“If you could ask God one question, and you knew it would be answered, what would it be?”

That is the last question of the first week of Christianity Explored which Growth Groups are doing together this term. I always find that lots of good questions come out. One group’s questions included:

  1. Why if God is a good God does he punish people through hell? Why just not let those people into heaven?
  2. Why does God allow suffering?
  3. Are our lives predetermined or predestined?
  4. When does the second coming happen?

Maybe your group had similar questions – or maybe you have those questions! If so, you may be wondering where to turn. Here are some suggestions:

Short videos


Recommended books

  • There is an excellent series of short, well-written books on Questions Christians Ask (e.g. Where was God when that happened? Is hell for real?) Questions Christians Ask | The Good Book Company. I will put a stand with all these books at the back of the Church Hall this Sunday so that you can have a browse.
  • There is also an excellent series called Questioning Faith (e.g. Where is God in all the suffering? Can science explain everything?) Questioning Faith | The Good Book Company
  • There is a series of Little Black Books (e.g. Suffering and Evil, Predestination) which are useful.
  • There is a book If you could ask God one question? by Paul Williams and Barry Cooper which looks at the 12 most frequently asked questions about God, and Amy Orr-Ewing has written But is it Real? which answers 10 common objections to the Christian Faith.

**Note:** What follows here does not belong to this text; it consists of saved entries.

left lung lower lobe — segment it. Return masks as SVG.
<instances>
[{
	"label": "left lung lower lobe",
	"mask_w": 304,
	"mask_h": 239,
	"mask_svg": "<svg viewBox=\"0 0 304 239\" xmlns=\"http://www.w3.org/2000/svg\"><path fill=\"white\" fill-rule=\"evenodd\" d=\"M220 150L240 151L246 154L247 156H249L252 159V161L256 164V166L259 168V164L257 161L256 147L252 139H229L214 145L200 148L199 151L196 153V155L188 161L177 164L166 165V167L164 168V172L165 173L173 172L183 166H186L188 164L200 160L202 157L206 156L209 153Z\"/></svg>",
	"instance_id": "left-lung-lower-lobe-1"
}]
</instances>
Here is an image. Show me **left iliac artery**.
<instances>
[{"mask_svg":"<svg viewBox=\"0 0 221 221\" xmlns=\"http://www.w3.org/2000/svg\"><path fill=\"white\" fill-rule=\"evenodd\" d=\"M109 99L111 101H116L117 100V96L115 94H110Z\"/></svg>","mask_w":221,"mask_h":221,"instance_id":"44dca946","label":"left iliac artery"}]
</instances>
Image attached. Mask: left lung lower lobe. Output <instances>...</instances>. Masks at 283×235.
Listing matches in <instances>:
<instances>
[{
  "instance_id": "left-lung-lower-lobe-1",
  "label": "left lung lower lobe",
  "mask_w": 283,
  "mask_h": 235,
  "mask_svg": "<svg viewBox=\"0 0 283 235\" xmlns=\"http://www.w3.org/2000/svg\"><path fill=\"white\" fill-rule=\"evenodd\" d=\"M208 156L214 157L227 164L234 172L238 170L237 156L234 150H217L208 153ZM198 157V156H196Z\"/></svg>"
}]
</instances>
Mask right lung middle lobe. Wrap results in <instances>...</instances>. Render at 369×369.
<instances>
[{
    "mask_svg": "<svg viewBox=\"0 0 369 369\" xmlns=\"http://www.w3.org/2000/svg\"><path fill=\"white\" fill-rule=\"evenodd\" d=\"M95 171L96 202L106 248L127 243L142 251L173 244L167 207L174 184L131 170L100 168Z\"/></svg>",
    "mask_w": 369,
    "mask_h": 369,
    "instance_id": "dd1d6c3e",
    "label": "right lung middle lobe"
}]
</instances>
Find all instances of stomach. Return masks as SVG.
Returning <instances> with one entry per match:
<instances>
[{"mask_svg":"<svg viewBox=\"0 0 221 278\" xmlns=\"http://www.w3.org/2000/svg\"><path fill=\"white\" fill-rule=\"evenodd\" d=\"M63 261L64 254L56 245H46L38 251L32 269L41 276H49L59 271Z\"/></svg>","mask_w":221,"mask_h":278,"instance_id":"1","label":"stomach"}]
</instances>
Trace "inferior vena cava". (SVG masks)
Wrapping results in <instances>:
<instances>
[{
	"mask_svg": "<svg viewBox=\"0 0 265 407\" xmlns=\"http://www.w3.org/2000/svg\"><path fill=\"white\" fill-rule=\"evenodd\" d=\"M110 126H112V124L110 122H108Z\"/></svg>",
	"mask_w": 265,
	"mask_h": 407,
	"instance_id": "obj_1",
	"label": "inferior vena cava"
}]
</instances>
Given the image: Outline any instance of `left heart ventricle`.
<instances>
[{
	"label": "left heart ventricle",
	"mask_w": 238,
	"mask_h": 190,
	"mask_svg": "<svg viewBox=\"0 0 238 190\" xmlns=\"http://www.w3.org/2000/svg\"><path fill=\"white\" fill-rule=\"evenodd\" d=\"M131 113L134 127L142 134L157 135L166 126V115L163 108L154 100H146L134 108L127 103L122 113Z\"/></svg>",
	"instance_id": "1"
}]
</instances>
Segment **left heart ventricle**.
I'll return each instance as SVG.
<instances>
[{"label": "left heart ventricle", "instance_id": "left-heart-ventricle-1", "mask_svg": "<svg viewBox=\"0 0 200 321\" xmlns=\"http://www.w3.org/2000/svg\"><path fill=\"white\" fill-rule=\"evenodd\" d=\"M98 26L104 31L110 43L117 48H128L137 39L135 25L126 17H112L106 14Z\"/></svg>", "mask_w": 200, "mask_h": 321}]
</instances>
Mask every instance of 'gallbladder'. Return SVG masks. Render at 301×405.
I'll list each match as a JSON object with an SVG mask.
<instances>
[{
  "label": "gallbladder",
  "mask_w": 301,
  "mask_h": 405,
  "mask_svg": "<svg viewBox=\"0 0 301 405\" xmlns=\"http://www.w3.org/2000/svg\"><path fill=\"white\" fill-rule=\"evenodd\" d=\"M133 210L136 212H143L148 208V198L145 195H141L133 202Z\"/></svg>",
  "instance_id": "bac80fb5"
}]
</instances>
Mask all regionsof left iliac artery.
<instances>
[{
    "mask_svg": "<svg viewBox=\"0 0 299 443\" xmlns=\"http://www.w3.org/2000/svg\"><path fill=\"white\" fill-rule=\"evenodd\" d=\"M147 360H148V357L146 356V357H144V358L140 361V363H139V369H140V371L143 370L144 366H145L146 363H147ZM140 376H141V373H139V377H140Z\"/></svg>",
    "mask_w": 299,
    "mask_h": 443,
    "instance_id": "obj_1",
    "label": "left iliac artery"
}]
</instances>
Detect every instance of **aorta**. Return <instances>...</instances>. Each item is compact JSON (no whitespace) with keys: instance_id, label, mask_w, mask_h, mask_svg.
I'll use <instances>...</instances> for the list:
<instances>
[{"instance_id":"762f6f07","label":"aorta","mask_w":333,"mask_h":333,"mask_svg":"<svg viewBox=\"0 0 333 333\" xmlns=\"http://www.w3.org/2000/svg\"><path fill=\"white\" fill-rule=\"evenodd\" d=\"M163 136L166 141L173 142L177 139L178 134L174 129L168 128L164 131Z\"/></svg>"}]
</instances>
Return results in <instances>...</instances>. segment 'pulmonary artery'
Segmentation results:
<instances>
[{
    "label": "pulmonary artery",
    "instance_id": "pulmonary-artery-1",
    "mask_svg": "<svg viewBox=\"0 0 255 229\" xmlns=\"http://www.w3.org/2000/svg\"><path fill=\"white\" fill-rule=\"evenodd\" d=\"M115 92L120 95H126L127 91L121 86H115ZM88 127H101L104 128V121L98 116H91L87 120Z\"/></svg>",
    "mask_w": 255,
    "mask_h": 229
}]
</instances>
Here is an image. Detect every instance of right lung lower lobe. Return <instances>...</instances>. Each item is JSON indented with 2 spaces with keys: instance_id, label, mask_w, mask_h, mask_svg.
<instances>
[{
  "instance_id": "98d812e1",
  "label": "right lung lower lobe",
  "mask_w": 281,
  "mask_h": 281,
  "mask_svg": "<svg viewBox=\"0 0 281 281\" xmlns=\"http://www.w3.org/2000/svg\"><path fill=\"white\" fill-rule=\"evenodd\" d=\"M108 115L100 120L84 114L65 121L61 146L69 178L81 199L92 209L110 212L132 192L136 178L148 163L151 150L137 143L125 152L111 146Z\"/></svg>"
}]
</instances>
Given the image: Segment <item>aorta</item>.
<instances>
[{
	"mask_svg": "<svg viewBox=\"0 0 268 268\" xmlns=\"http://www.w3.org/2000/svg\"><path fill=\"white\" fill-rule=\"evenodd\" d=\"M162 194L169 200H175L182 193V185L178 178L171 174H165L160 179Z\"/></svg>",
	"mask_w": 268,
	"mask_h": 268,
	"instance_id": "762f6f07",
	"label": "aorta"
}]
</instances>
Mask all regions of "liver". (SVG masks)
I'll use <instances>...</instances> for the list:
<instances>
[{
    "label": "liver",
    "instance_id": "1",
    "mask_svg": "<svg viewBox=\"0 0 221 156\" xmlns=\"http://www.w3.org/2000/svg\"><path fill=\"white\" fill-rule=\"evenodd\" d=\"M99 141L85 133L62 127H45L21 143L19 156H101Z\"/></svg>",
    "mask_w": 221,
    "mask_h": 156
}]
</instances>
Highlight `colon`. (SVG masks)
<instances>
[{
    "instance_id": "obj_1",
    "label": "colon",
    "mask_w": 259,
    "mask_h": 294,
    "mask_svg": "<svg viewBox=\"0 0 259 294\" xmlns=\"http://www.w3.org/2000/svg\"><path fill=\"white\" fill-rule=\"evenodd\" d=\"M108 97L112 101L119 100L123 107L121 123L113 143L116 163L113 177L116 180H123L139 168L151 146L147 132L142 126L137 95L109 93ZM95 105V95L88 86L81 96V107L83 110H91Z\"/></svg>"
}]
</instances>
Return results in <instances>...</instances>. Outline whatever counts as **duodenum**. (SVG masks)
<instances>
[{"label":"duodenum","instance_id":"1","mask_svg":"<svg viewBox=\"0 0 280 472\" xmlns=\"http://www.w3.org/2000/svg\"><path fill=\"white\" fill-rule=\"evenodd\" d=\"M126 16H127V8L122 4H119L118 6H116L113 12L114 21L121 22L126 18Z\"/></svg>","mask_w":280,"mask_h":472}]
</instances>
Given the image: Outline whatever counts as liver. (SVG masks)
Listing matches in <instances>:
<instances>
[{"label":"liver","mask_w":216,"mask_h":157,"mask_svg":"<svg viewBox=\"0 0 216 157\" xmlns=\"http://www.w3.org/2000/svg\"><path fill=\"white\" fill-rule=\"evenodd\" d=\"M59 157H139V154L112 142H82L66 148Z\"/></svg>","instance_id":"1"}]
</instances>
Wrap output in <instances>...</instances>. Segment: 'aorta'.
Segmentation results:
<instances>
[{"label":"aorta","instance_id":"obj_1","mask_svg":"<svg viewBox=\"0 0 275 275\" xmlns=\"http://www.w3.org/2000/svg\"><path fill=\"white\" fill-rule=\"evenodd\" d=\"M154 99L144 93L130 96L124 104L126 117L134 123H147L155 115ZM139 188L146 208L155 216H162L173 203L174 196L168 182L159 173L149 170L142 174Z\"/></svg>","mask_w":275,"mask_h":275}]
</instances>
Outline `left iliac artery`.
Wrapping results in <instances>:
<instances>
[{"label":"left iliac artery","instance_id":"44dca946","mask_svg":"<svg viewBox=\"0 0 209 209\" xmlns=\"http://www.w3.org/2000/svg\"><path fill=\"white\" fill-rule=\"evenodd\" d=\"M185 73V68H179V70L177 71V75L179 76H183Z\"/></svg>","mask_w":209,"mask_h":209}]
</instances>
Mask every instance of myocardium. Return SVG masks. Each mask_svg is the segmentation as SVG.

Another great resource is the St Mary’s library which has lots of books for use by the church family.

Deuteronomy 29:29 says: “The secret things belong to the LORD our God, but the things revealed belong to us and to our children for ever, that we may follow all the words of this law.” This verse is a reminder that there are things which God has revealed to us and also things which, for now, we won’t understand because God has not chosen to reveal them to us.

You may know the words of the hymn I cannot tell why He, whom Angels worship by William Fullerton. Each verse starts with those words ‘I cannot tell’ and then speaks of something which is outside the author’s grasp. The second half of each verse starts with the words, ‘But this I know’ and then continues with a truth which God has revealed to us.

If we are dealing with the things of God it is inevitable that there will be matters which are beyond our grasp. It is right to keep asking and thinking about them but we must not let them preoccupy us so much that we neglect the wonderful things which God has revealed to us which are sufficient for us to know him, are a firm basis to trust in him and are the foundation for the hope we have in Christ.